CPLR 901(a)(5) provides that a class may be certified only if "a
class action is superior to other available methods for the fair and
efficient adjudication of the controversy." The No-Fault Law provides
claimants with the option of commencing a plenary action or submitting
the dispute to arbitration (see Insurance Law § 5106[b]). In
addition, the No-Fault Law provides that the claimant may recover
penalty interest at a rate of 24% (see Insurance Law § 5106[a]), a remedy [*11]not
available in a class action. However, the availability of an
arbitration alternative does not mean such a proceeding is superior to
a class action which, through the aggregation of many similar claims,
provides an incentive to the legal profession to expend the resources
necessary to fully litigate often complex cases such as the instant
matter, including the pursuit of this very appeal. The "very core of
the class-action mechanism is to overcome the problem that small
recoveries do not provide the incentive for any individual to bring a
solo action prosecuting his or her rights"

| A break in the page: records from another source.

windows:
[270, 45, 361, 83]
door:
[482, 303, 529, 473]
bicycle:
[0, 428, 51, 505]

(Amchem Products, Inc., v Windsor, 521 US 591, 617; see Pruit v Rockefeller Ctr. Props., 167 AD2d at 21; Super Glue Corp. v Avis Rent A Car Sys., 132 AD2d 604, 607-608; Yollin v Holland Am. Cruises, 97 AD2d 720, 721; Friar v Vanguard Holding Corp., 78 AD2d at 98-99; Matter of Arroyo v State of New York, 12 Misc 3d 1197[A], *6; see also Bell v Superior Court, 69
Cal Rptr 3d 328, 349 [Cal App 2007]). In addition, should individual
class members wish to pursue arbitration, and thereby recover statutory
penalties unavailable in a class action, they may do so by opting out
of the class sought to be certified (see Cox v Microsoft Corp., 8 AD3d at 40; Ridge Meadows Homeowner's Assn. v Tara Dev. Co., 242 AD2d 947, 947; Super Glue Corp. v Avis Rent A Car Sys., 132 AD2d at 606).

Moreover, as with the requirements of CPLR 901(a)(2), referable
to the issues of liability and damages calculations, the prosecution of
this proposed class action is fairly straightforward and quite
manageable. Thus, although the motion to certify a class was properly
denied because of Globe's inadequacy as a class representative, upon
reargument, the denial of the motion should have been without prejudice
to renewal.



The bold is mine. I took out some of the longer string cites.